### Problem description
All that should come back is the lines of the data below from the one containing "to keep their" to the one containing "In commercial arbitration, publicity", inclusive, exactly as they stand.

Dataset entries:
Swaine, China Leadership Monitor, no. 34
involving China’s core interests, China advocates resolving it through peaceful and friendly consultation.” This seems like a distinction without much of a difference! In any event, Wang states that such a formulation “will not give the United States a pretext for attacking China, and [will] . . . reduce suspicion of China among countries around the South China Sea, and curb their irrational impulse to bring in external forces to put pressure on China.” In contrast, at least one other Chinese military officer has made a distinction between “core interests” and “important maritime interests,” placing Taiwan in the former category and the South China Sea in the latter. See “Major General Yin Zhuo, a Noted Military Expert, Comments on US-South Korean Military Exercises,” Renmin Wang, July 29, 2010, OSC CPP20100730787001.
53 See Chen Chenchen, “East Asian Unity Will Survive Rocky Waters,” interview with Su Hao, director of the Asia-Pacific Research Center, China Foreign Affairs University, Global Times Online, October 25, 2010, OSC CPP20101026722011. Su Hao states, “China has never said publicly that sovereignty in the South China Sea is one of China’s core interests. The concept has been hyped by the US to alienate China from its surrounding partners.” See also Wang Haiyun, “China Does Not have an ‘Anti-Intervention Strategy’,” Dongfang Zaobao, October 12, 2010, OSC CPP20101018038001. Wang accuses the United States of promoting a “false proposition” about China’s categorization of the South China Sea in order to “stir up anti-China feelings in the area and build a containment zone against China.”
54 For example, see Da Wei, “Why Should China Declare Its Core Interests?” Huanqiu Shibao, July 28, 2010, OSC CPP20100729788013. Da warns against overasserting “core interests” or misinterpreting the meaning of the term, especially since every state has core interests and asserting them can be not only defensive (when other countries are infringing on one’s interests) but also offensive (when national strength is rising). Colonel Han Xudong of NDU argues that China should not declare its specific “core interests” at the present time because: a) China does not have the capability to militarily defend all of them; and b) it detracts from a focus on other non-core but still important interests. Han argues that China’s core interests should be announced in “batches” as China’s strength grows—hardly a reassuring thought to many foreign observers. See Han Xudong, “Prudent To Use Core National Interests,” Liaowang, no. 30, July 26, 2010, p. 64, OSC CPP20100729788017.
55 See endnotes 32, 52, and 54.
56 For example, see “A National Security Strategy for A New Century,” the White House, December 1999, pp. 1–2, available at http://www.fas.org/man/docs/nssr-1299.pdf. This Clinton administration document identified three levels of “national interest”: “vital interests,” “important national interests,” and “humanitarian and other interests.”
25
--
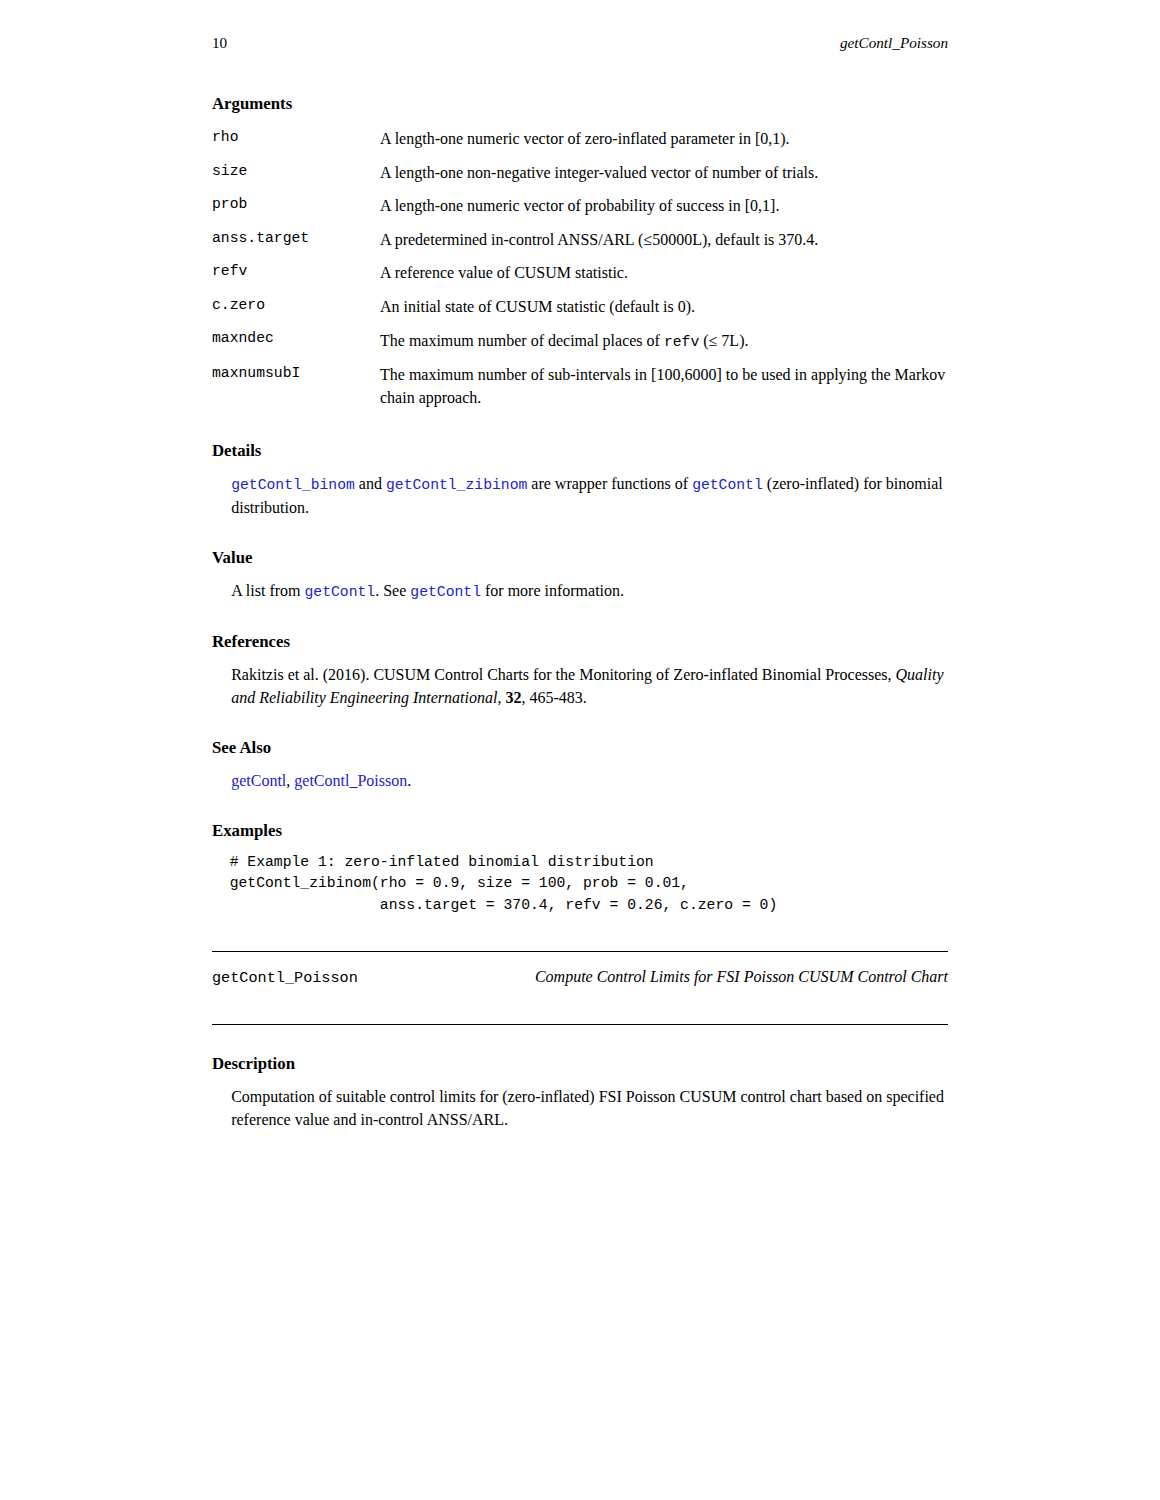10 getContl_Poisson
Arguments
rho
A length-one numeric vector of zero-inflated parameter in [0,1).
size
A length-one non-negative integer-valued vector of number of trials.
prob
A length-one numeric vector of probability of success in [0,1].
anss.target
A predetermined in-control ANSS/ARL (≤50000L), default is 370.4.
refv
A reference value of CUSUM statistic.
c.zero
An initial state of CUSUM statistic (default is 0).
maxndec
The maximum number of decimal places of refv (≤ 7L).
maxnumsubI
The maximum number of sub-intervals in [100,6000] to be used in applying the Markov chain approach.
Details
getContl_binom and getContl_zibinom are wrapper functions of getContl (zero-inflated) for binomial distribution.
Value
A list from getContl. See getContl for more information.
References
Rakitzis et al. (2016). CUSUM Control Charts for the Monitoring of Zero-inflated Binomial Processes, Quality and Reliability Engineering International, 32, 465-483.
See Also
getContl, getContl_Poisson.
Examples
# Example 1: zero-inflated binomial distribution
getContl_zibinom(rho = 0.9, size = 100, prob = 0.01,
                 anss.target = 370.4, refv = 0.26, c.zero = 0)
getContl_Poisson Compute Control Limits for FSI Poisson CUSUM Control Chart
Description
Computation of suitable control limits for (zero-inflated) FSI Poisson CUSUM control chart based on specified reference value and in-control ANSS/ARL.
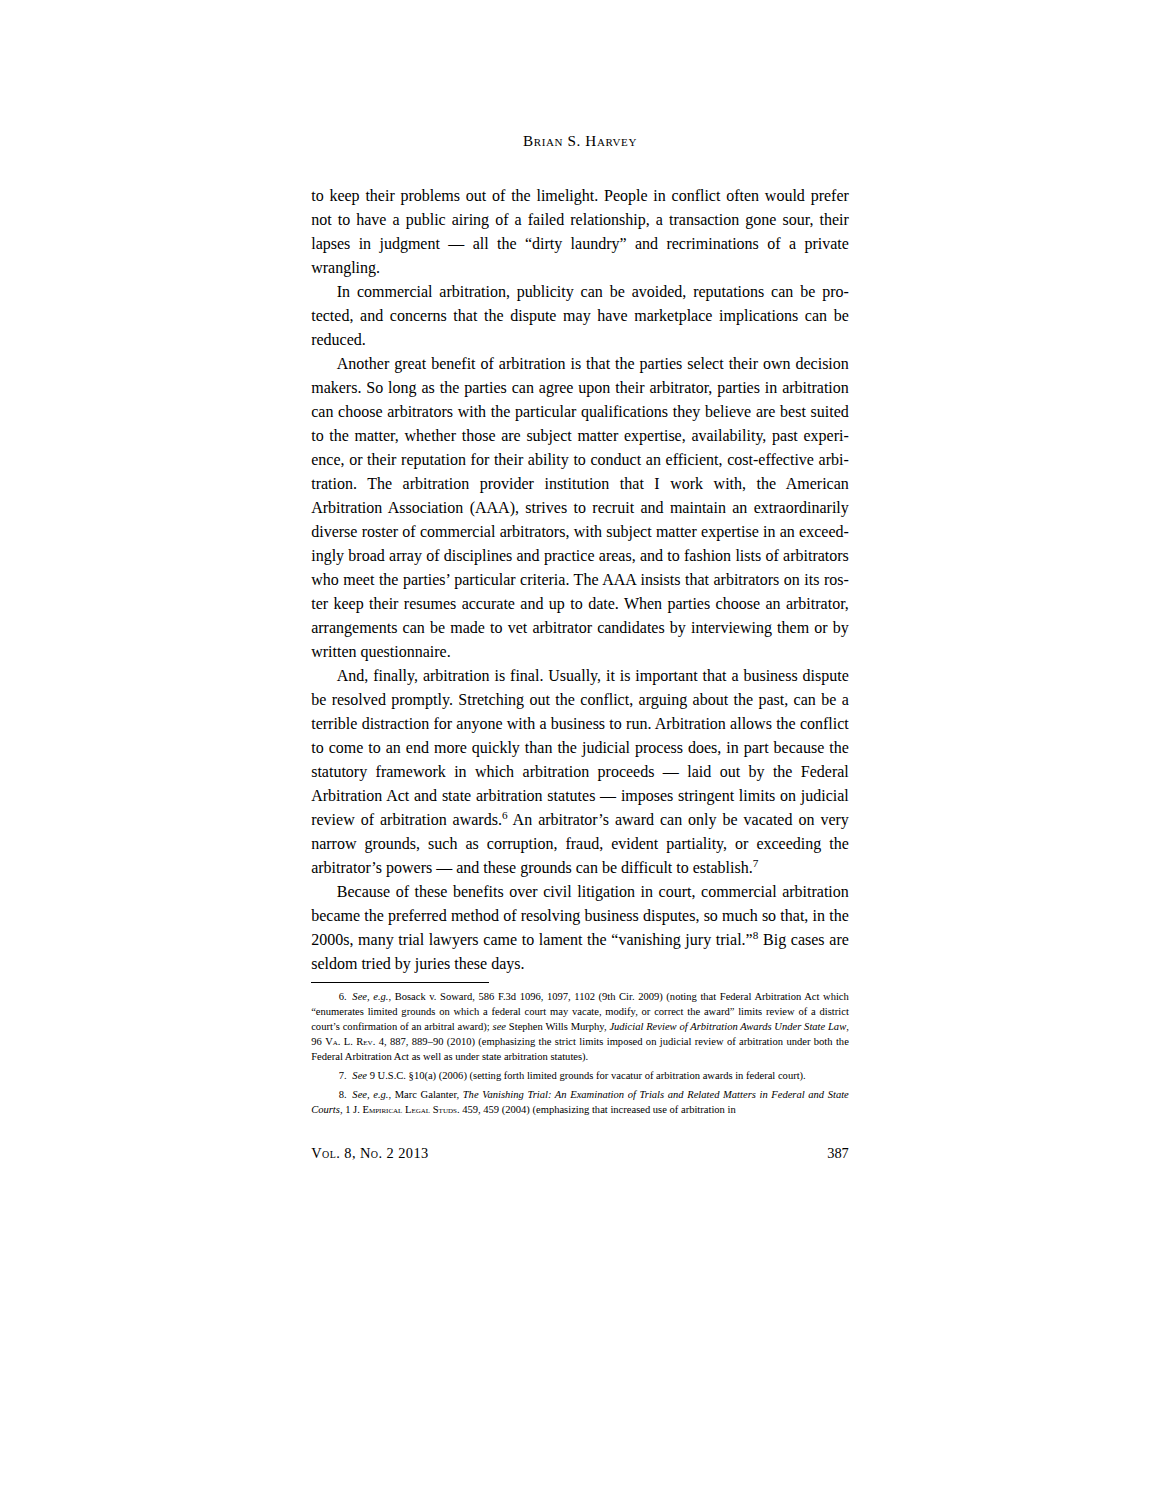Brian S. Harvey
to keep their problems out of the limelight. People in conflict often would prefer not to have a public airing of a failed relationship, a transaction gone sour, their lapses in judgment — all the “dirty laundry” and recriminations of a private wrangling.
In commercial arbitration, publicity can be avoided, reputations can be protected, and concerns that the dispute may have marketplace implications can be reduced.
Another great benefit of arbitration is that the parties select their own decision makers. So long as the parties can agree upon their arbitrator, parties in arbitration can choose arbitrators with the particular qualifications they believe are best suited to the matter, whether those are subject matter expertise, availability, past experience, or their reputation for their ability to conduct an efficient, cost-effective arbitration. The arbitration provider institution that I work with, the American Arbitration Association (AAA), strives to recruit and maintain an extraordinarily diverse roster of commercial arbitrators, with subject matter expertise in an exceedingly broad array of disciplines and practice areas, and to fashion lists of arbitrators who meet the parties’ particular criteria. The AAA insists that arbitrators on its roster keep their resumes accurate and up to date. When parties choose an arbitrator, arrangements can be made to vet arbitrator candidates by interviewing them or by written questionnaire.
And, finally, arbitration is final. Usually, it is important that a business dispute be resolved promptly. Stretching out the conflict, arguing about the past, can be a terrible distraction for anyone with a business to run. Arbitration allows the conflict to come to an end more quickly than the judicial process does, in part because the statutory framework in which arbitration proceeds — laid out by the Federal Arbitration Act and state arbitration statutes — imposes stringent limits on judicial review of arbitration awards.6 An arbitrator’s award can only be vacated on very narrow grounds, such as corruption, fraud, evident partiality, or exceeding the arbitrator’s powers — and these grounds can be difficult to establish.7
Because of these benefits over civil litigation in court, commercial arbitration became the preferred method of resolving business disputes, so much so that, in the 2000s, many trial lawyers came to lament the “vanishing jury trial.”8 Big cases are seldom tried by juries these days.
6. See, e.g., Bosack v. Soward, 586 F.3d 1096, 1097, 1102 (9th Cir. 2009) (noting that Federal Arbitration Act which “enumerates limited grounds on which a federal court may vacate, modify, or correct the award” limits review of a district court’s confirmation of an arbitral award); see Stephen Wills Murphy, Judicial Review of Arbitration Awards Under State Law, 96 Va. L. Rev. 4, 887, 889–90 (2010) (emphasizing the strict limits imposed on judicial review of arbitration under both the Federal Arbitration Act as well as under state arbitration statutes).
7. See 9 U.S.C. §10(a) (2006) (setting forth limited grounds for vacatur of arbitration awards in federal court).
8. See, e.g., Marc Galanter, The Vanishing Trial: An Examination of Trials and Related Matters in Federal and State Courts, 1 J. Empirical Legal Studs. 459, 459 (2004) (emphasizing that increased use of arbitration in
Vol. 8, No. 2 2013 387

### Output for this task
to keep their problems out of the limelight. People in conflict often would prefer not to have a public airing of a failed relationship, a transaction gone sour, their lapses in judgment — all the “dirty laundry” and recriminations of a private wrangling.
In commercial arbitration, publicity can be avoided, reputations can be protected, and concerns that the dispute may have marketplace implications can be reduced.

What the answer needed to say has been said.